To expand upon previous research on the effects of mediation on violence, and to better understand the effects of bundled peacebuilding activities, Mercy Corps conducted a Randomized Control Trial (RCT) with the peacebuilding programme Community Initiatives to Promote Peace (CIPP) in Nigeria. CIPP was a USAID-funded programme that lasted from 2019 to 2024 that took a holistic, locally led approach to addressing the interconnected drivers of conflict and violence in Northern Nigeria. Unbundling Peacebuilding assesses the impacts of two different types of peacebuilding interventions at the community level: mediation training for a diverse set of community leaders, and community dialogues. We randomly assigned half of the intervention communities and half of the comparison communities from the previous CIPP RCT on interest-based mediation and negotiation (IBMN) training to receive the dialogue intervention. The community dialogues brought conflicting groups together to discuss perceptions of the conflict and to build stronger ties between groups. The RCT found:  

The effects of the IBMN training on reducing violence and insecurity persisted over three years since the initial mediation intervention. 
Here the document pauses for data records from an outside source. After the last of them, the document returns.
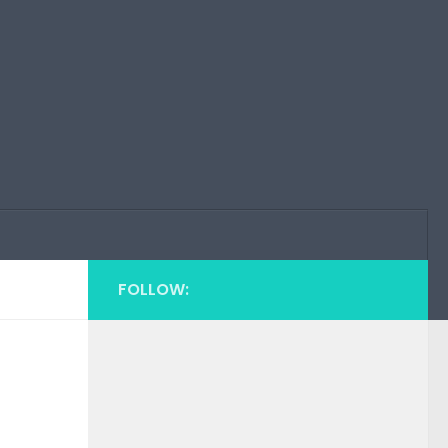
FOLLOW: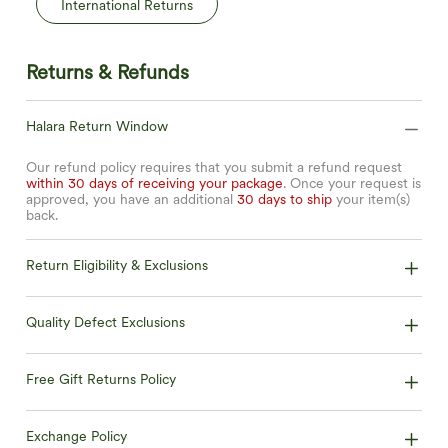
International Returns
Returns & Refunds
Halara Return Window
Our refund policy requires that you submit a refund request
within 30 days of receiving your package
. Once your request is
approved, you have an additional
30 days to ship
your item(s)
back.
Return Eligibility & Exclusions
Quality Defect Exclusions
Free Gift Returns Policy
Exchange Policy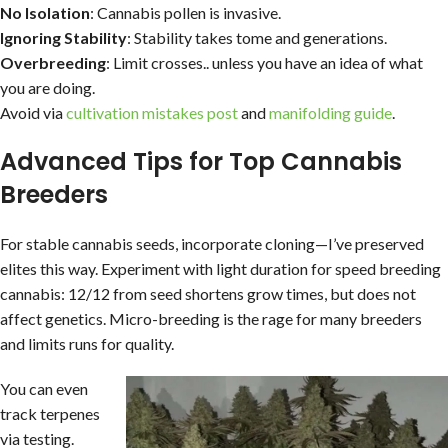
No Isolation
: Cannabis pollen is invasive.
Ignoring Stability
: Stability takes tome and generations.
Overbreeding
: Limit crosses.. unless you have an idea of what
you are doing.
Avoid via
cultivation mistakes post
and
manifolding guide
.
Advanced Tips for Top Cannabis
Breeders
For stable cannabis seeds, incorporate cloning—I’ve preserved
elites this way. Experiment with light duration for speed breeding
cannabis: 12/12 from seed shortens grow times, but does not
affect genetics. Micro-breeding is the rage for many breeders
and limits runs for quality.
You can even
track terpenes
via testing.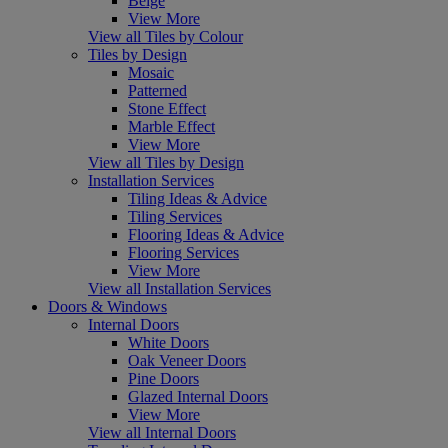
Beige
View More
View all Tiles by Colour
Tiles by Design
Mosaic
Patterned
Stone Effect
Marble Effect
View More
View all Tiles by Design
Installation Services
Tiling Ideas & Advice
Tiling Services
Flooring Ideas & Advice
Flooring Services
View More
View all Installation Services
Doors & Windows
Internal Doors
White Doors
Oak Veneer Doors
Pine Doors
Glazed Internal Doors
View More
View all Internal Doors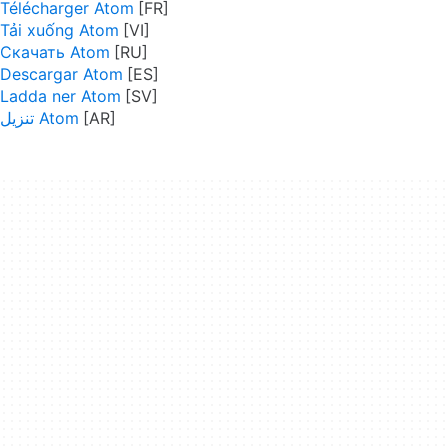
Télécharger Atom
Tải xuống Atom
Скачать Atom
Descargar Atom
Ladda ner Atom
تنزيل Atom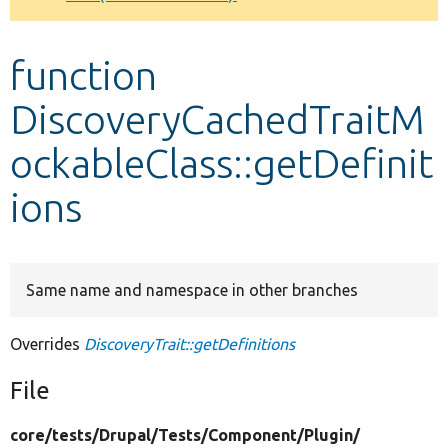
Develop for Drupal
function
DiscoveryCachedTraitM
ockableClass::getDefinit
ions
Same name and namespace in other branches
Overrides
DiscoveryTrait::getDefinitions
File
core/
tests/
Drupal/
Tests/
Component/
Plugin/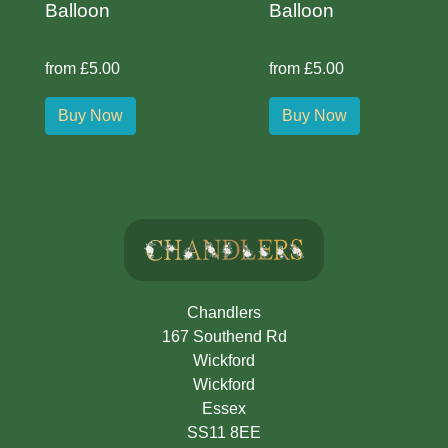
Balloon
Balloon
from £5.00
from £5.00
Buy Now
Buy Now
Chandlers
167 Southend Rd
Wickford
Wickford
Essex
SS11 8EE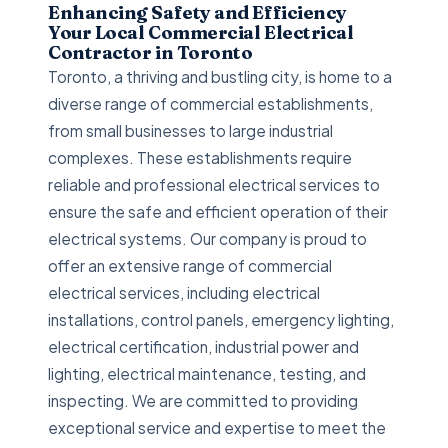
Enhancing Safety and Efficiency
Your Local Commercial Electrical
Contractor in Toronto
Toronto, a thriving and bustling city, is home to a
diverse range of commercial establishments,
from small businesses to large industrial
complexes. These establishments require
reliable and professional electrical services to
ensure the safe and efficient operation of their
electrical systems. Our company is proud to
offer an extensive range of commercial
electrical services, including electrical
installations, control panels, emergency lighting,
electrical certification, industrial power and
lighting, electrical maintenance, testing, and
inspecting. We are committed to providing
exceptional service and expertise to meet the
  • In communities where leaders received mediation training and light-touch coaching/mentoring, individuals are significantly less likely to have experienced violent events or to avoid traveling to specific areas due to fear of violence.  
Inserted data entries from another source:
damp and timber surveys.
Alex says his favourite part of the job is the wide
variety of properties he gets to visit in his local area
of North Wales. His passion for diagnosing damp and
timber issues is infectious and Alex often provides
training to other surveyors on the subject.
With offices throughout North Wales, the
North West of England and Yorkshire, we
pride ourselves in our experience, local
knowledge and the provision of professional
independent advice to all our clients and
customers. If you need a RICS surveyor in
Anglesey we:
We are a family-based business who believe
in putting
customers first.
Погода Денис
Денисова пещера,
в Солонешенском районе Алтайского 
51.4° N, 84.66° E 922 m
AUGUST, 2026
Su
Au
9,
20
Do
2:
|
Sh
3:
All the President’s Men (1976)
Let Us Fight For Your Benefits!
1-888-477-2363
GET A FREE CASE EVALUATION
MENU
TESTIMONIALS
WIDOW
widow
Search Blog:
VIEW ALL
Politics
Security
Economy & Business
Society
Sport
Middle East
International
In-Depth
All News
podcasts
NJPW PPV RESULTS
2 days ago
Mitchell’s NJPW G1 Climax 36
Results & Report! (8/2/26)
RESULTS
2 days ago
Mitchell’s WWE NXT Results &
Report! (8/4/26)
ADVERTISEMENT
Training community leaders in IBMN led to an increase in inter-group social cohesion. 

  • Individuals living in communities in which leaders participated in the mediation training intervention were more likely to report positive interactions with and trust in members of out-groups relative to individuals living in communities that received no intervention or those that received the dialogue intervention only.

In this study, community dialogues had little impact on violence, insecurity, or social cohesion. 
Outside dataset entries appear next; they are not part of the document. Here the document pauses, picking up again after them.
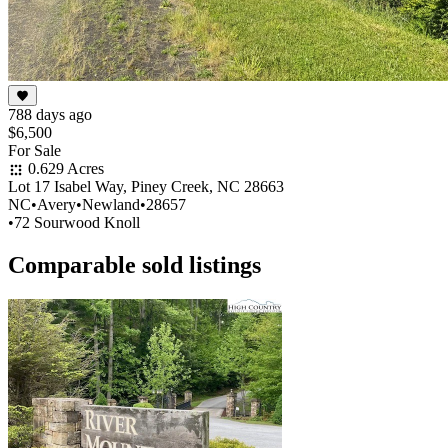
788 days ago
$6,500
For Sale
0.629 Acres
Lot 17 Isabel Way, Piney Creek, NC 28663
NC
•
Avery
•
Newland
•
28657
•
72 Sourwood Knoll
Comparable sold listings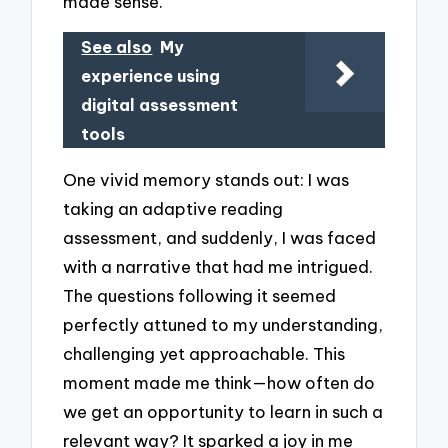
made sense.
See also
My
experience using
digital assessment
tools
One vivid memory stands out: I was
taking an adaptive reading
assessment, and suddenly, I was faced
with a narrative that had me intrigued.
The questions following it seemed
perfectly attuned to my understanding,
challenging yet approachable. This
moment made me think—how often do
we get an opportunity to learn in such a
relevant way? It sparked a joy in me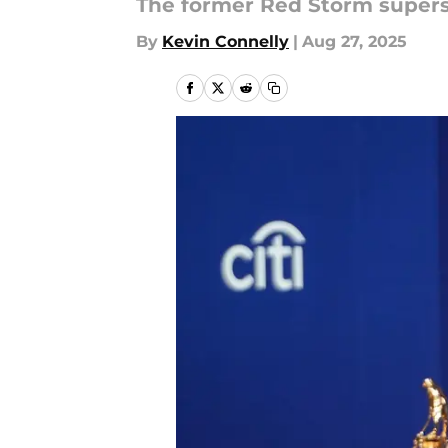
The former Red Storm superst
By
Kevin Connelly
|
Aug 27, 2025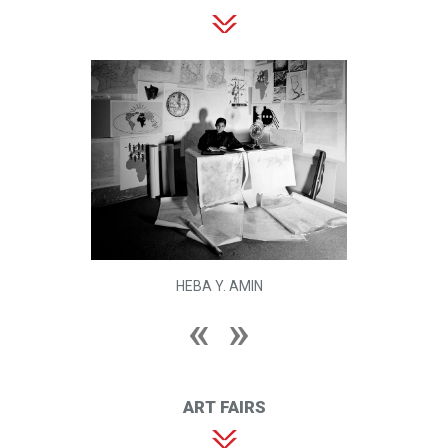
HEBA Y. AMIN
ART FAIRS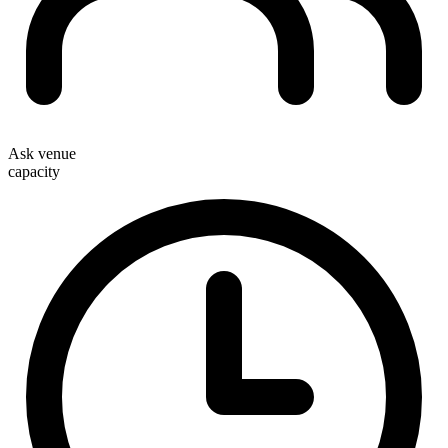
Ask venue
capacity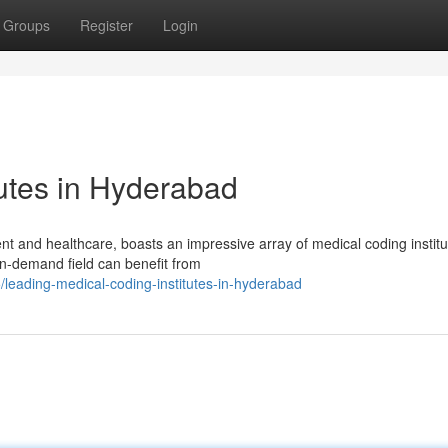
Groups
Register
Login
tutes in Hyderabad
t and healthcare, boasts an impressive array of medical coding institu
 in-demand field can benefit from
leading-medical-coding-institutes-in-hyderabad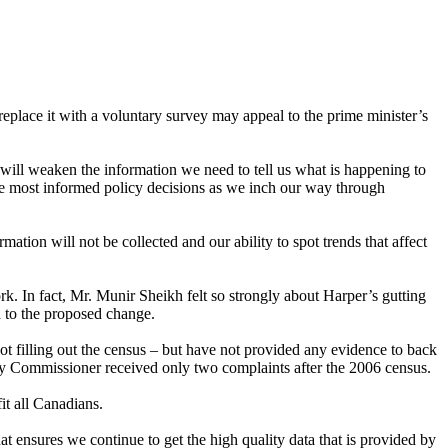
place it with a voluntary survey may appeal to the prime minister’s
ll weaken the information we need to tell us what is happening to
he most informed policy decisions as we inch our way through
ation will not be collected and our ability to spot trends that affect
rk. In fact, Mr. Munir Sheikh felt so strongly about Harper’s gutting
on to the proposed change.
ot filling out the census – but have not provided any evidence to back
acy Commissioner received only two complaints after the 2006 census.
it all Canadians.
 ensures we continue to get the high quality data that is provided by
  • We observed few significant differences between those who received the dialogues and those who did not on either security or social cohesion outcomes. We attribute the lack of an effect to the design and implementation of the intervention in this context, where the focus was to include many different people in one-off dialogue events.

From these findings, governments, donors, civil society, and implementing actors should consider the following for future peacebuilding programms:  

  • Continue to invest in improving the mediation capabilities of local leaders since local leaders, with the right tools, can be effective at reducing violence and improving security.
  • Consider more intensive dialogue interventions with influencers to promote greater attitudinal and behavioural change since dialogues involving the same well-connected individuals over time provide people with sufficient opportunity to learn about each other, understand each other’s perspectives, and begin to formulate a new group identity.
  • Incorporate evidence from behavioural science into programmes to support broader societal change since behavioural science provides insights into how change moves from individuals to the collective.